INFORMATION PROVIDED:
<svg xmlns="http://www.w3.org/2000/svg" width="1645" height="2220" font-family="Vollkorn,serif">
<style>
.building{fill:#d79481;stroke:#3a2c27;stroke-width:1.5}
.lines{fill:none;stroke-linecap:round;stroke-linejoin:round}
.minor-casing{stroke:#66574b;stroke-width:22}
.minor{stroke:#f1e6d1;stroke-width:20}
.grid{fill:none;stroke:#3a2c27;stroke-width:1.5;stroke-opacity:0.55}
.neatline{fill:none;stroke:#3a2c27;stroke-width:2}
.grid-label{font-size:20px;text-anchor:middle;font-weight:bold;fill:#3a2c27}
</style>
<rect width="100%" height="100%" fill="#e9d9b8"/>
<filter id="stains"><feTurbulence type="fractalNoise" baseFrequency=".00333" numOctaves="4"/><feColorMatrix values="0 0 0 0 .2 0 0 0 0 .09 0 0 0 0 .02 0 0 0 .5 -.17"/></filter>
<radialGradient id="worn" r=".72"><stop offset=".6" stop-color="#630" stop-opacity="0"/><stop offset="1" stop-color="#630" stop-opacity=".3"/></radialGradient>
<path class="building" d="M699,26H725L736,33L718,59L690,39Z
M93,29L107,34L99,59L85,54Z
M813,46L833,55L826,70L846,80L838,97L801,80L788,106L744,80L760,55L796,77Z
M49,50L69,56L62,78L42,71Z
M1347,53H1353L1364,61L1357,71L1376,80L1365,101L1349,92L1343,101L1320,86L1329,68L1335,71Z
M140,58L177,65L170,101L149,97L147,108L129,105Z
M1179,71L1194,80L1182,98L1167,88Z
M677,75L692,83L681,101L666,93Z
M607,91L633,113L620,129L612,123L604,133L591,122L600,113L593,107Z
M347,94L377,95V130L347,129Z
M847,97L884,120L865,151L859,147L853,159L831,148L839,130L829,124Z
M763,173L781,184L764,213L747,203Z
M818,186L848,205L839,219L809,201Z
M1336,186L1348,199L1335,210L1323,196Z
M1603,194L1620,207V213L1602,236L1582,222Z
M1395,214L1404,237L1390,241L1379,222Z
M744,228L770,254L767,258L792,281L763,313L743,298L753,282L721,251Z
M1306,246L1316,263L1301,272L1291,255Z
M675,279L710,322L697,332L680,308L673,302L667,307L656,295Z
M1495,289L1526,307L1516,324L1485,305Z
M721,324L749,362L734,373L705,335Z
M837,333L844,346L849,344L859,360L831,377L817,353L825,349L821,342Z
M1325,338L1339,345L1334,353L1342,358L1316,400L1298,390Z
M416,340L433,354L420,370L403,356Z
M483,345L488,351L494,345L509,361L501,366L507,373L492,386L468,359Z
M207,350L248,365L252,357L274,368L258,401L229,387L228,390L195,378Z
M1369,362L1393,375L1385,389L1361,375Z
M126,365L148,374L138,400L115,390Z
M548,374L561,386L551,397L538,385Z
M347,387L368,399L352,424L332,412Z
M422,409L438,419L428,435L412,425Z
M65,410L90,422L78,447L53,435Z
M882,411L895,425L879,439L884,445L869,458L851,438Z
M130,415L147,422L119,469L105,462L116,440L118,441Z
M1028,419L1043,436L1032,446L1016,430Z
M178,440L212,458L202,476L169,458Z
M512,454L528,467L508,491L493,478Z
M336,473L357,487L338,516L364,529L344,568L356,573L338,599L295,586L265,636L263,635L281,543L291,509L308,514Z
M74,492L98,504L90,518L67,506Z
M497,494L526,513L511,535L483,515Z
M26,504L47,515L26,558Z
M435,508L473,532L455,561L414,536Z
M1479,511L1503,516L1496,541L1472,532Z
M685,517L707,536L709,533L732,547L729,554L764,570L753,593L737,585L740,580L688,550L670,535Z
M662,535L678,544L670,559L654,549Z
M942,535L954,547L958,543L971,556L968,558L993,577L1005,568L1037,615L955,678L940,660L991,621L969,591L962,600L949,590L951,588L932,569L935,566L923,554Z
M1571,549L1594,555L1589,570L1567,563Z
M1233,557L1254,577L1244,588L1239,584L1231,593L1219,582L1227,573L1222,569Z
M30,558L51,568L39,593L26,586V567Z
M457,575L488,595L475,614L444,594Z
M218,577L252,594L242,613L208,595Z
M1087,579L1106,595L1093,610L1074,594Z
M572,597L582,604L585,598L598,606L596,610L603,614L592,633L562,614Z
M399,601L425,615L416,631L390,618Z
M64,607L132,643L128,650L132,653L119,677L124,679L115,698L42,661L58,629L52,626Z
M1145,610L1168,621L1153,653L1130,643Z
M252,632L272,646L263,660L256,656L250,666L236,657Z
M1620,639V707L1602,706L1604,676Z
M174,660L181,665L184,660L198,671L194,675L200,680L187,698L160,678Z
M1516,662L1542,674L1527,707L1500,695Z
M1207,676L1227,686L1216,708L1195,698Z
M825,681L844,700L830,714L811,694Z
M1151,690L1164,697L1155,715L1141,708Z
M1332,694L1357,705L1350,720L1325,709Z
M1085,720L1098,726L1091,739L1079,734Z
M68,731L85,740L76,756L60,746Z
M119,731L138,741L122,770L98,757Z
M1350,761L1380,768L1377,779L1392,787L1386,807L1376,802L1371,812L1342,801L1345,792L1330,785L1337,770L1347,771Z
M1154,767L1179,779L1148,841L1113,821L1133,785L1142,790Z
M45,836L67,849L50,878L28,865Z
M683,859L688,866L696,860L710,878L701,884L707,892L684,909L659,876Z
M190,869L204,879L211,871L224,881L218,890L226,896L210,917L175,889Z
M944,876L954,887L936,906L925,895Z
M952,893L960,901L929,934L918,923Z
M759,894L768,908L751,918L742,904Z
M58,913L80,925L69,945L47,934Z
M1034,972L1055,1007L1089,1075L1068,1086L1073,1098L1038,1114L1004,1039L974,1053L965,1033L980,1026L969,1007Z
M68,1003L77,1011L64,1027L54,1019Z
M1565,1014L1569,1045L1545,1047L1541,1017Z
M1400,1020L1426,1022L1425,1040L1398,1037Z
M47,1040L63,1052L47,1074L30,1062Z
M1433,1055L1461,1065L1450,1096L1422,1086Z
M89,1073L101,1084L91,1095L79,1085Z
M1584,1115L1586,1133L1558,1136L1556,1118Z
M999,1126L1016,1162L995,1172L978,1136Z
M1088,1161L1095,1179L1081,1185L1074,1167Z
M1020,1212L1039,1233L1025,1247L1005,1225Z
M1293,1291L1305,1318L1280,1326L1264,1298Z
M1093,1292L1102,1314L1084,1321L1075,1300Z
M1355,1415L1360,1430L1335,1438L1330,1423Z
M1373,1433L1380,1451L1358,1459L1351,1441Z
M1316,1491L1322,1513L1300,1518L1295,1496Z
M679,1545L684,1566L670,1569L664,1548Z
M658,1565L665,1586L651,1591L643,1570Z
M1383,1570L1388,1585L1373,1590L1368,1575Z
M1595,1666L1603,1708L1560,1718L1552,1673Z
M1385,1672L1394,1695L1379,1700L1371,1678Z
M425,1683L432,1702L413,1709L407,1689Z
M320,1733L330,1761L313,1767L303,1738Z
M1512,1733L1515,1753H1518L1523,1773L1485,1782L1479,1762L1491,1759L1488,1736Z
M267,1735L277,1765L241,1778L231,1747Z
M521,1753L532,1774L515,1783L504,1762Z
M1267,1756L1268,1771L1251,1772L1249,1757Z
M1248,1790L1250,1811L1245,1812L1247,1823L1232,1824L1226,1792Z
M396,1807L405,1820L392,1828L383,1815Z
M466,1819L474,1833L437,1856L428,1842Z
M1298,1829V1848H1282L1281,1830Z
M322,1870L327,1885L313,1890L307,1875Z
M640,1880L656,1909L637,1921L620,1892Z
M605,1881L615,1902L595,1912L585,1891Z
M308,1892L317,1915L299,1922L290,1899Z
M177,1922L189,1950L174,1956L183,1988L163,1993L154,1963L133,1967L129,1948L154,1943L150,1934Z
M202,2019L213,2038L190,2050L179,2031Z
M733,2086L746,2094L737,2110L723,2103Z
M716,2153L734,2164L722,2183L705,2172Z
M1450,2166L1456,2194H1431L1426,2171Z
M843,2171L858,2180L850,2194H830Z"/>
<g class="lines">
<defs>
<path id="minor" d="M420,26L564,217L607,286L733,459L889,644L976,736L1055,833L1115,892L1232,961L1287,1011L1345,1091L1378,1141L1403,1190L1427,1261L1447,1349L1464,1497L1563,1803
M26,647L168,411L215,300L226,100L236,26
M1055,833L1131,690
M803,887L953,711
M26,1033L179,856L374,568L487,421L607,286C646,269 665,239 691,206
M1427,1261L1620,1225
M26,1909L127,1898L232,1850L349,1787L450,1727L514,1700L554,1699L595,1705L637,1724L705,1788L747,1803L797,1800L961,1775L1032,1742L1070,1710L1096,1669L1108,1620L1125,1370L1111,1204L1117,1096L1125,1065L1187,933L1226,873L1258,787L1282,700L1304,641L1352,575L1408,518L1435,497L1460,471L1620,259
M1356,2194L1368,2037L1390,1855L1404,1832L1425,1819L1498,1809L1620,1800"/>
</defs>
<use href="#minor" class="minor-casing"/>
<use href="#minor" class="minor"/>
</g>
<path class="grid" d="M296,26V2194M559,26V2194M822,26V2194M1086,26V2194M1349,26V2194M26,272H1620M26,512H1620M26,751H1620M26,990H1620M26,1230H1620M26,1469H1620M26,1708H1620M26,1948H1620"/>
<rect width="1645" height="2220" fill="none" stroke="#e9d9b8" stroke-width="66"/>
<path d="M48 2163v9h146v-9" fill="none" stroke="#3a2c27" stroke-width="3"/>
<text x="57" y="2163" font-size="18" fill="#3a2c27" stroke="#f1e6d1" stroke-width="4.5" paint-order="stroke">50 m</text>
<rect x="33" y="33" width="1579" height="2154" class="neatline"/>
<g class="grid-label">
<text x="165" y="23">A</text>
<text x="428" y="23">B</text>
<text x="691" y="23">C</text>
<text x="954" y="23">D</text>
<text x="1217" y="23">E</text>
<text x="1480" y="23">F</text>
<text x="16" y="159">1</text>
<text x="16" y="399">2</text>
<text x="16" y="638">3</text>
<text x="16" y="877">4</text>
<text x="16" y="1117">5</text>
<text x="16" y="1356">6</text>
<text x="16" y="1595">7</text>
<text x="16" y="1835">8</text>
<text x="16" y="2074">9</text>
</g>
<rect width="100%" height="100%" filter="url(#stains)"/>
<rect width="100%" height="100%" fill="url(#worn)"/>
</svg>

WHAT YOU NEED TO DO: Every line with "worn" in it should be copied from the entries.

ANSWER FOR THIS EXERCISE:
<radialGradient id="worn" r=".72"><stop offset=".6" stop-color="#630" stop-opacity="0"/><stop offset="1" stop-color="#630" stop-opacity=".3"/></radialGradient>
<rect width="100%" height="100%" fill="url(#worn)"/>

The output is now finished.